Look for employment law to be at the center of the storm in the next few years now that it’s clear the U.S. Supreme Court is willing to shake up precedent, attorneys who specialize in the field say.
The Dobbs abortion case is just the highest profile issue that general counsel have to think about since that decision raises liability issues for organizations that offer insurance covering the procedure or travel if it’s done in another state, Rebecca Bennett, an attorney with Ogletree Deakins, said in a webcast.
There are other big matters slated to come before the court in its next session, including cases that could pare back LGBTQ workplace protections, test the limits of the Fair Labor Standards Act and reopen the affirmative action debate.
“People are asking, if the Supreme Court can disregard or act differently from established precedent to overturn an established right, why wouldn’t they do it in other situations?” said Frederico Barrera, another attorney with the firm.
Top candidate
The case that’s talked about the most as the next matter to get a fresh look is the court’s 2020 ruling in Bostock vs. Clayton County that extended protection under federal anti-discrimination law to the LGBTQ+ community. In that case, the court decided against an employer that took issue with an employee promoting an LGBT softball league at work.
“In the same way [as Dobbs], there are some groups that are targeting the Bostock decision,” Barrera said.
Among other things, almost two dozen attorneys general have filed an action to stop the Equal Employment Opportunity Commission (EEOC) and the Department of Education from enforcing the Bostock decision in their states until a decision is made on a challenge the AGs filed to curb the agencies’ rules on the issue.
The AGs’ challenge involves agency rulemaking, so two other recent Supreme Court decisions could be a factor in how the court will look at the matter.

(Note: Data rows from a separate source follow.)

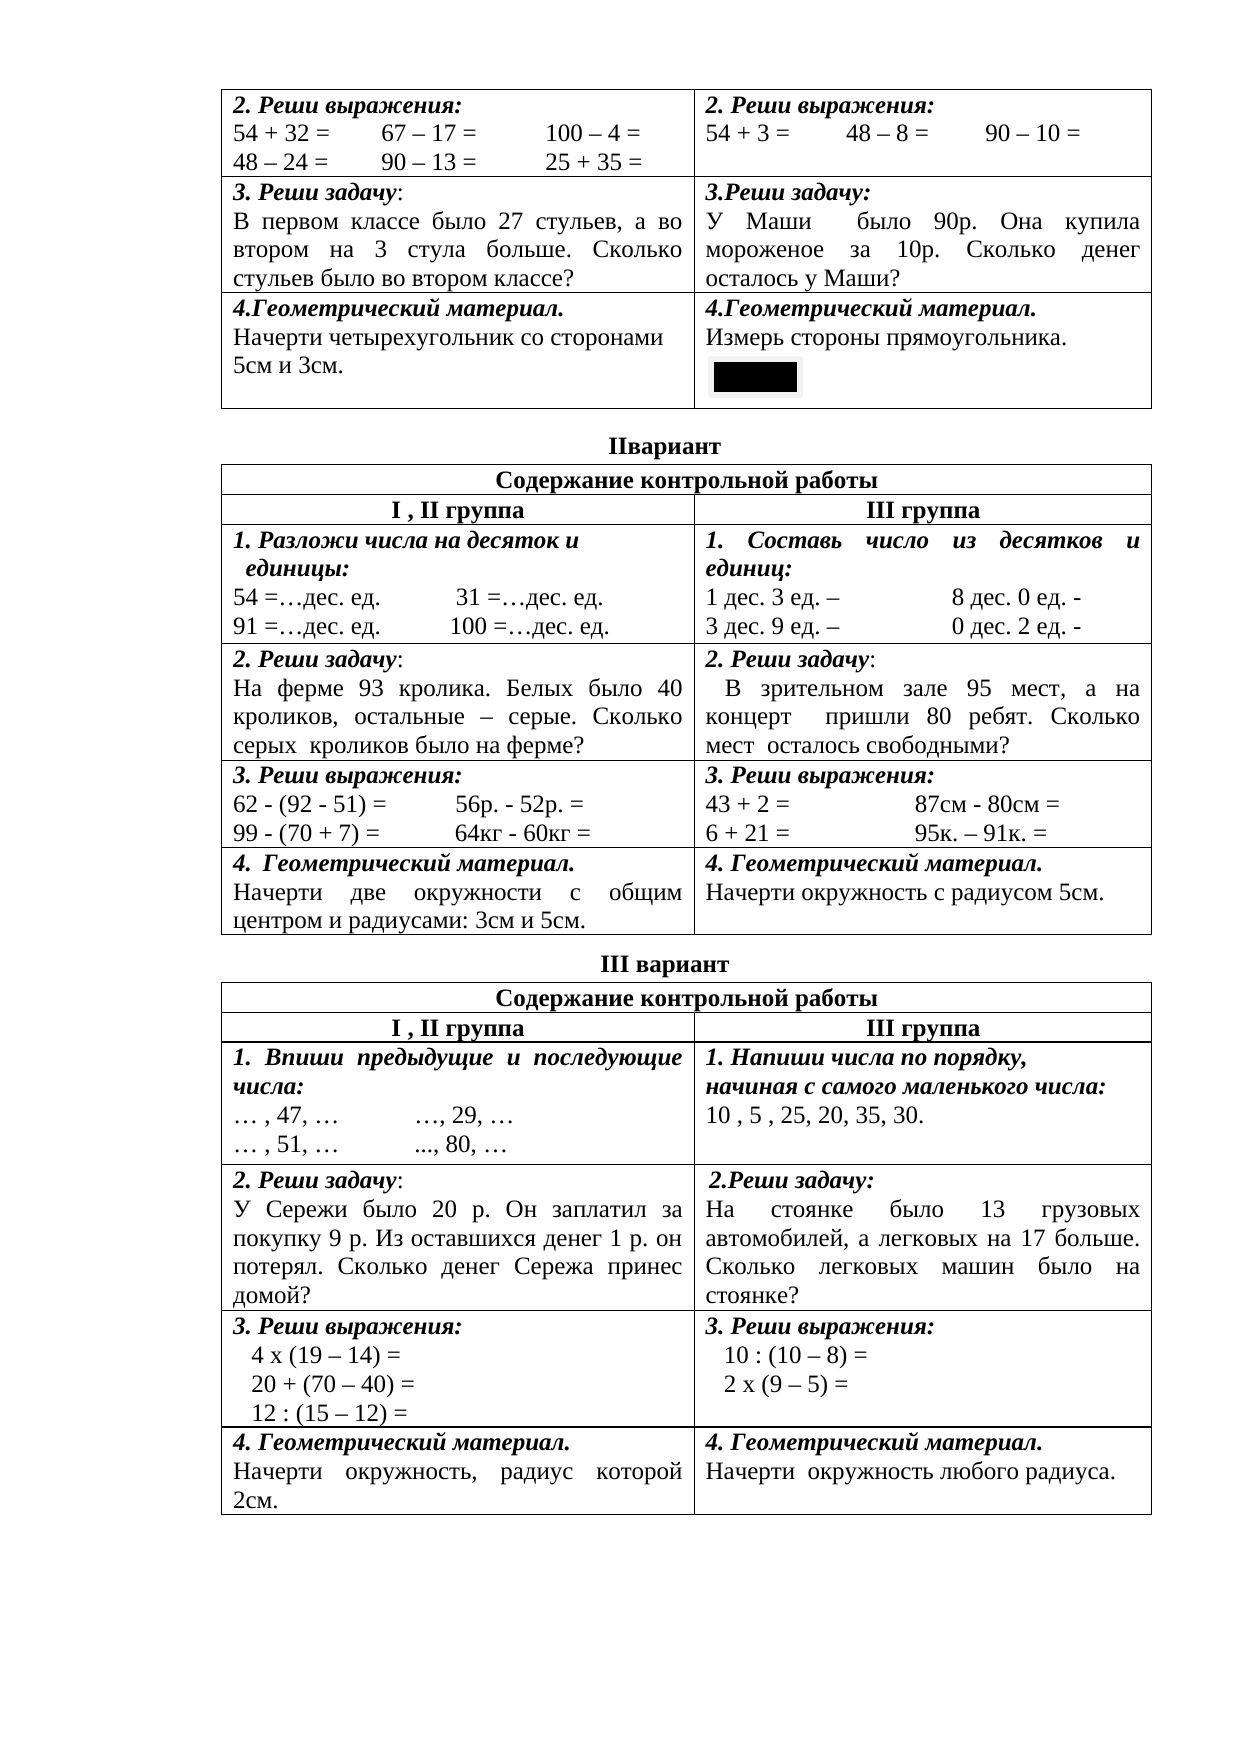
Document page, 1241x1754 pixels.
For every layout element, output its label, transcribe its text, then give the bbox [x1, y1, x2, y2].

text IIвариант [162, 431, 1167, 460]
table_cell 2. Реши выражения: 54 + 32 = 67 – 17 = 100 – 4 = 48 – 24 = 90 – 13 = 25 + 35 = [222, 90, 694, 176]
table_cell Геометрический материал. Начерти две окружности с общим центром и радиусами: 3см и 5см. [222, 848, 694, 934]
table_cell 4.Геометрический материал. Измерь стороны прямоугольника. [695, 293, 1151, 408]
table_cell 4. Геометрический материал. Начерти окружность с радиусом 5см. [695, 848, 1151, 934]
table_cell 3. Реши задачу: В первом классе было 27 стульев, а во втором на 3 стула больше. Сколько стульев было во втором классе? [222, 177, 694, 292]
table_cell 3.Реши задачу: У Маши было 90р. Она купила мороженое за 10р. Сколько денег осталось у Маши? [695, 177, 1151, 292]
table_cell 4.Геометрический материал. Начерти четырехугольник со сторонами 5см и 3см. [222, 293, 694, 408]
table_header Содержание контрольной работы [222, 465, 1151, 494]
table_cell I , II группа [222, 495, 694, 524]
text III вариант [162, 949, 1167, 978]
table_cell 1. Разложи числа на десяток и единицы: 54 =…дес. ед. 31 =…дес. ед. 91 =…дес. ед. 100 =…дес. ед. [222, 525, 694, 643]
table_cell 4. Геометрический материал. Начерти окружность, радиус которой 2см. [222, 1428, 694, 1514]
table_cell 2. Реши задачу: В зрительном зале 95 мест, а на концерт пришли 80 ребят. Сколько мест осталось свободными? [695, 644, 1151, 759]
table_cell 3. Реши выражения: 43 + 2 = 87см - 80см = 6 + 21 = 95к. – 91к. = [695, 761, 1151, 847]
table_cell 2. Реши задачу: У Сережи было 20 р. Он заплатил за покупку 9 р. Из оставшихся денег 1 р. он потерял. Сколько денег Сережа принес домой? [222, 1165, 694, 1310]
table_cell 2. Реши выражения: 54 + 3 = 48 – 8 = 90 – 10 = [695, 90, 1151, 176]
table_cell III группа [695, 1013, 1151, 1041]
table_cell I , II группа [222, 1013, 694, 1041]
table_cell 1. Впиши предыдущие и последующие числа: … , 47, … …, 29, … … , 51, … ..., 80, … [222, 1043, 694, 1164]
table_header Содержание контрольной работы [222, 983, 1151, 1012]
table_cell 4. Геометрический материал. Начерти окружность любого радиуса. [695, 1428, 1151, 1514]
table_cell 2.Реши задачу: На стоянке было 13 грузовых автомобилей, а легковых на 17 больше. Сколько легковых машин было на стоянке? [695, 1165, 1151, 1310]
table_cell III группа [695, 495, 1151, 524]
table_cell 3. Реши выражения: 10 : (10 – 8) = 2 х (9 – 5) = [695, 1311, 1151, 1426]
table_cell 3. Реши выражения: 4 х (19 – 14) = 20 + (70 – 40) = 12 : (15 – 12) = [222, 1311, 694, 1426]
table_cell 1. Напиши числа по порядку, начиная с самого маленького числа: 10 , 5 , 25, 20, 35, 30. [695, 1043, 1151, 1164]
table_cell 3. Реши выражения: 62 - (92 - 51) = 56р. - 52р. = 99 - (70 + 7) = 64кг - 60кг = [222, 761, 694, 847]
table_cell 2. Реши задачу: На ферме 93 кролика. Белых было 40 кроликов, остальные – серые. Сколько серых кроликов было на ферме? [222, 644, 694, 759]
table_cell 1. Составь число из десятков и единиц: 1 дес. 3 ед. – 8 дес. 0 ед. - 3 дес. 9 ед. – 0 дес. 2 ед. - [695, 525, 1151, 643]
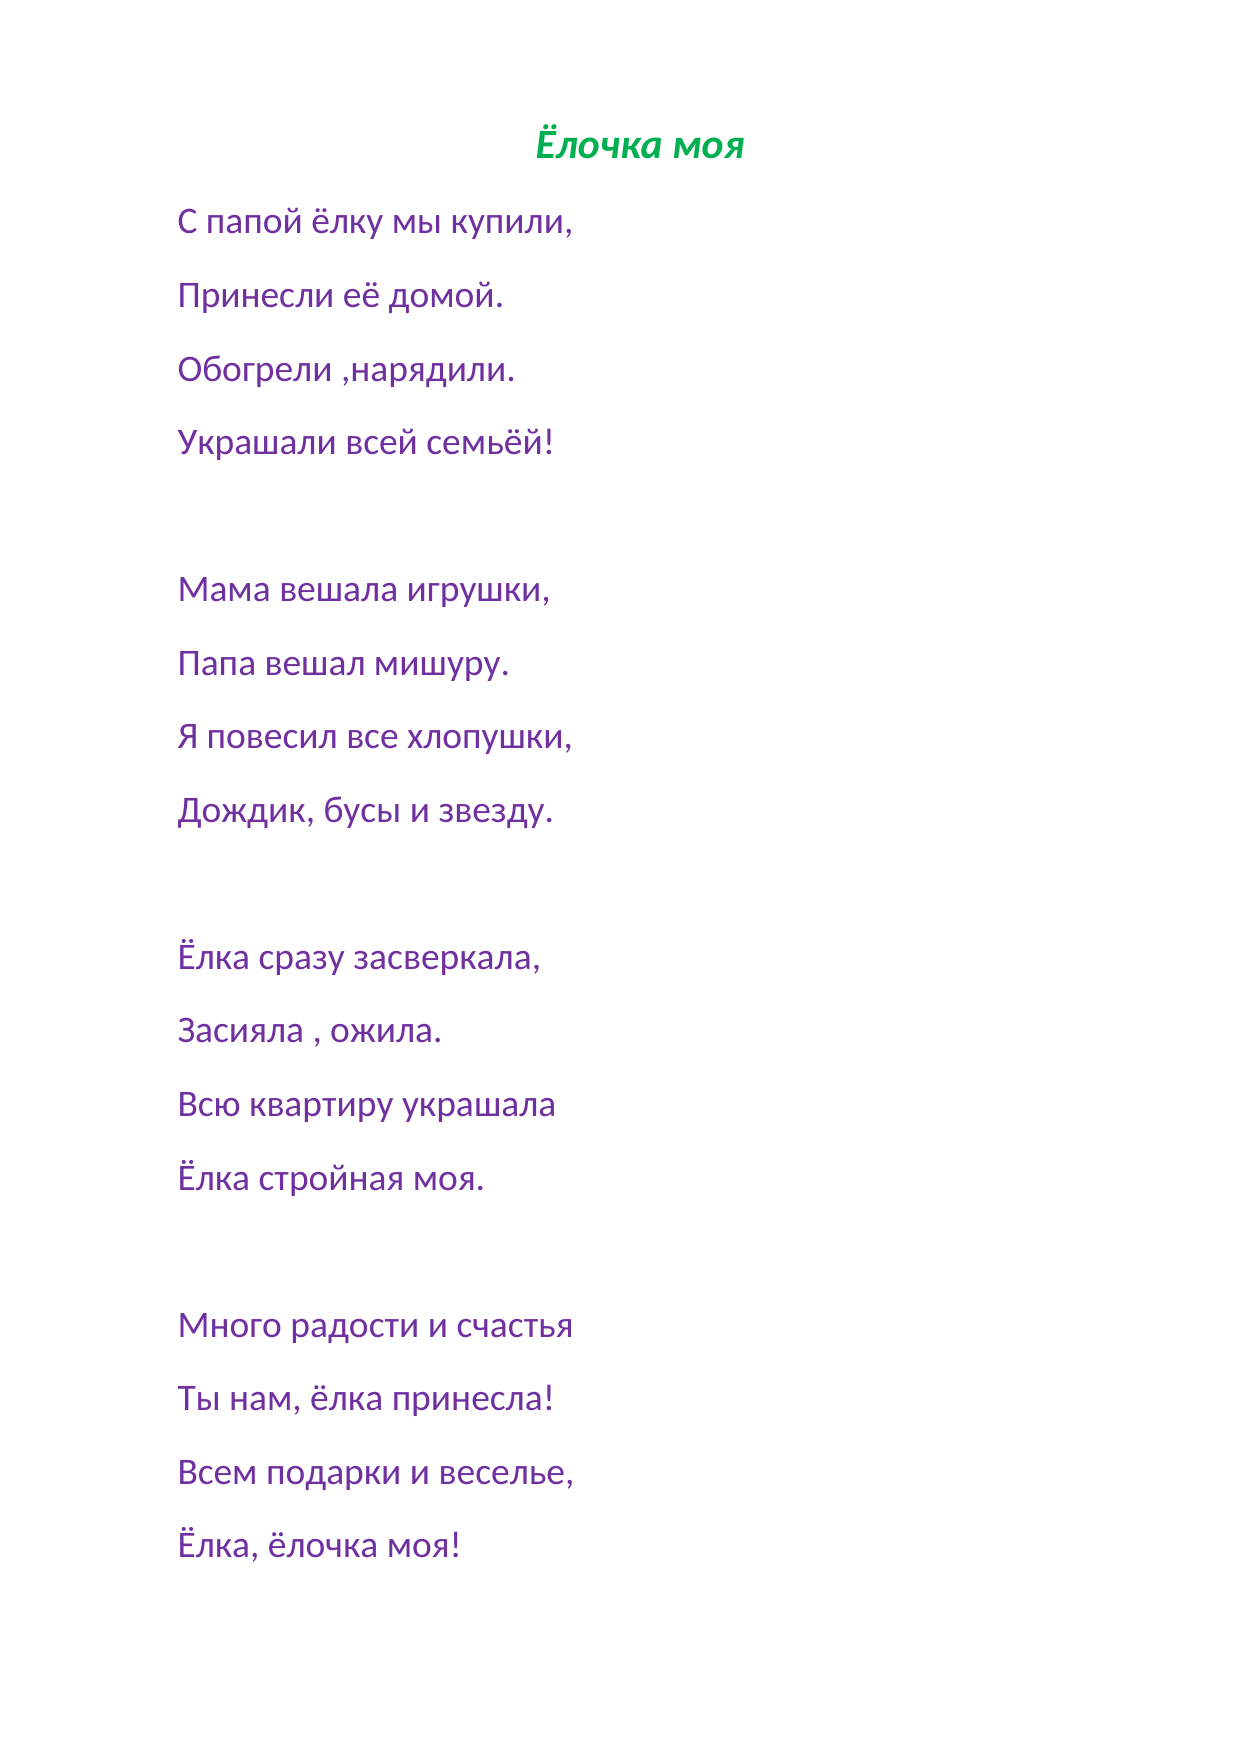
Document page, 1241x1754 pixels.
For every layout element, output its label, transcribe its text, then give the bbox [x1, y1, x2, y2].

In American Hospital Assoc. vs. Becerra, the court curtailed the amount of discretion federal agencies have in fleshing out rules, and in West Virginia vs. EPA, the court curbed the environmental agency’s rulemaking, under the Clean Air Act, to require power plants to use the cleanest technology available.
In both cases, Barerra said, the rulings pare back what’s known as the Chevron Doctrine, which up until now has given agencies wide berth in how they interpret congressional intent when writing rules to flesh out laws.
“So, in the absence of it being super clear, an agency can’t just act and implement a regulation it thinks is appropriate,” Barerra said.
Policy debate
Those two rulings impact agency rulemaking, so they involve the kind of inside-baseball issues that don’t go after a matter directly but that nonetheless can have a major impact on policy. In the EPA case, it curbs the agency's ability to push for the replacement of coal-fired plants with those that use solar or wind power even though coal emissions are a major contributor to poor air quality.
In a number of upcoming cases, the issue isn’t about rulemaking but the policy itself.
In Hewitt vs. Helix Energy, for example, the court will look at whether a supervisor at an oil and gas company who’s paid based on a daily rate is entitled to overtime pay even though he’s an exempt, salaried employee. That will open up debate over the limits of the Fair Labor Standards Act.
Another case, 303 Creative vs. Elenis, will test a state’s ability to legislate against discrimination by weighing in on Colorado’s authority to prohibit businesses from LGBTQ discrimination.
The court could even open up debate over affirmative action by looking at Students for Fair Admissions vs. Harvard, which gives the court a chance to re-think Grutter vs. Bollinger, the decision that confirmed it’s not discriminatory for schools to use admission standards for minorities that take into account the way they were held back for generations.
“There’s a lot to talk about,” Barerra said.